The genres studied in Grade 2 include: Learning from the Masters: Improving Narrative Craft, A How-to Guide to Nonfiction, Writing Like Scientists, Writing About Reading, and Poetry.

Word Work:

Students continue to build their vocabulary, word recognition, and spelling ability through a newly adopted program at Colebrook Consolidated School entitled Words Their Way.  Specifically, students in second grade will be studying within word patterns.  According to education.com, "Students begin the within-word pattern stage when they can spell most one-syllable short-vowel words, and during this stage, they learn to spell long-vowel patterns and r-controlled vowels. They experiment with long-vowel patterns and learn that words such as come and bread are exceptions that don’t fit the vowel patterns. Students may confuse spelling patterns and spell meet as mete, and they reverse the order of letters, such as form for from and gril for girl. They also learn about complex consonant sounds, including -tch (match) and -dge (judge), and less frequent vowel patterns, such as oi/oy (boy), au (caught), aw (saw), ew (sew, few), ou (house), and ow (cow). Students also become aware of homophones and compare long-and short-vowel combinations (hope–hop) as they experiment with vowel patterns.
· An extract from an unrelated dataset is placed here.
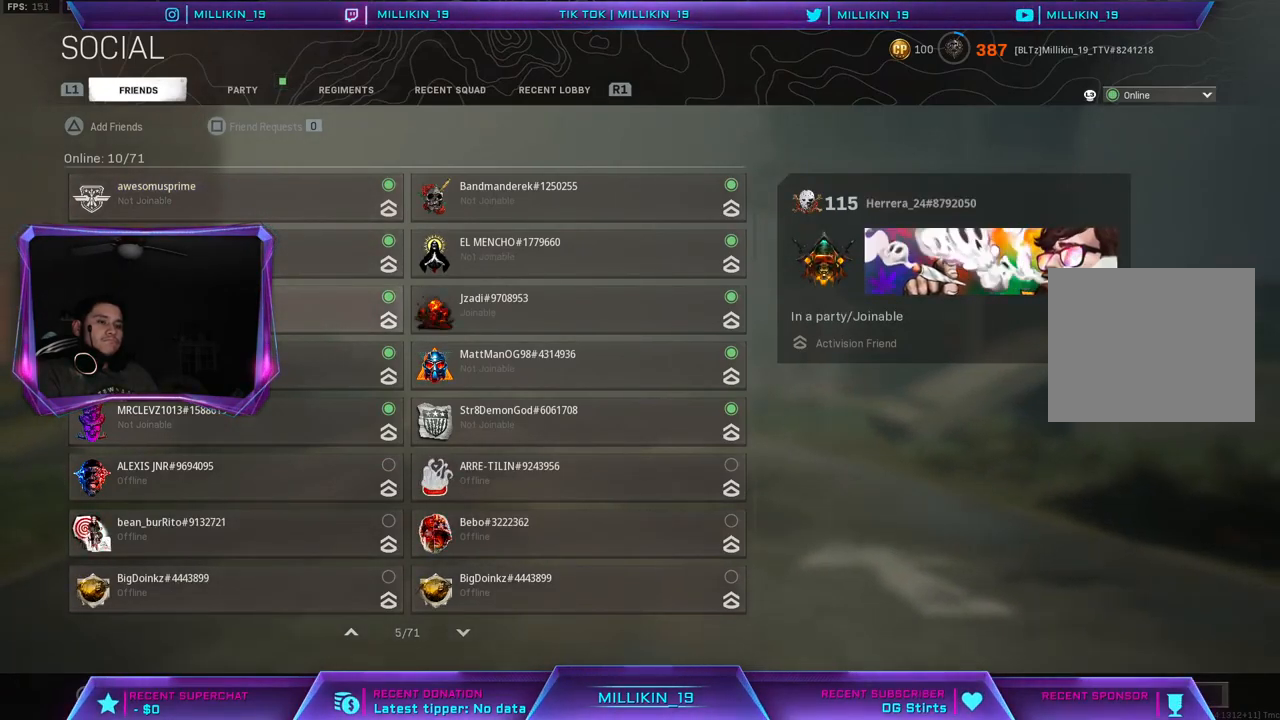
{"buttons": [], "left_stick": "center", "right_stick": "center", "events": [[183, "DPAD_RIGHT", "down"], [317, "DPAD_RIGHT", "up"]]}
Students at this stage are 7- to 9-year-olds, and they learn these spelling concepts:
  • Long-vowel spelling patterns
  • r-controlled vowels
  • More-complex consonant patterns
  • Diphthongs and other less common vowel patterns"

Mathematics

The second grade mathematics program is entitled Math in Focus:  The Singapore Approach (Grade 2).  This program is research-based and encourages students to learn mathematics in a systematic and hands-on approach.  Students discover mathematical concepts with a real-world approach and learn to understand the importance of numbers, geometry, fractions, etc. in their daily lives.  
The second grade mathematics units include:

Unit 1:  Place Value of Number up to 1,000

Unit 2:  Addition to 1,000

Unit 3:  Subtraction to 1,000

Unit 4:  Using Bar Models in Addition and Subtraction

Unit 5:  Multiplication and Division Concepts

Unit 6:  Multiplying by 2, 5, and 10

Unit 7: Metric Measurement of Length

Unit 10:  Mental Math and Estimation

Unit 11:  Money

Unit 13: Customary Measurement of Length

Unit 14: Time

Unit 16: Using Bar Models: Multiplication and Division

Unit 17: Picture Graphs

Unit 19: Shapes and Patterns  

Science

Unit 1:  September /October/November - Properties of Matter

Unit 2:  December/January - Nutrition

Unit 3:  February/March - The Changing Earth

Unit 4:  April/May/June - Plant Growth 

Social Studies 

The CT State Department of Education has defined the following topic for second grade study:  "One’s town to expand knowledge of geography, history, human interdependence, etc. Include comparisons with another town or city in Connecticut."  - CT Social Studies Curriculum Framework Grades PK - 12.  

The following units have been designed to fulfill this standard:

Unit 1:  Mapping our Place in the World

Unit 2:  Exploring Communities

Unit 3:  Our Working World

Unit 4:  Colebrook:  Past and Present

In addition to these units, students will study important holidays, people, and events in American history and culture as they fit into the context of curriculum or a specific date (i.e. elections in November).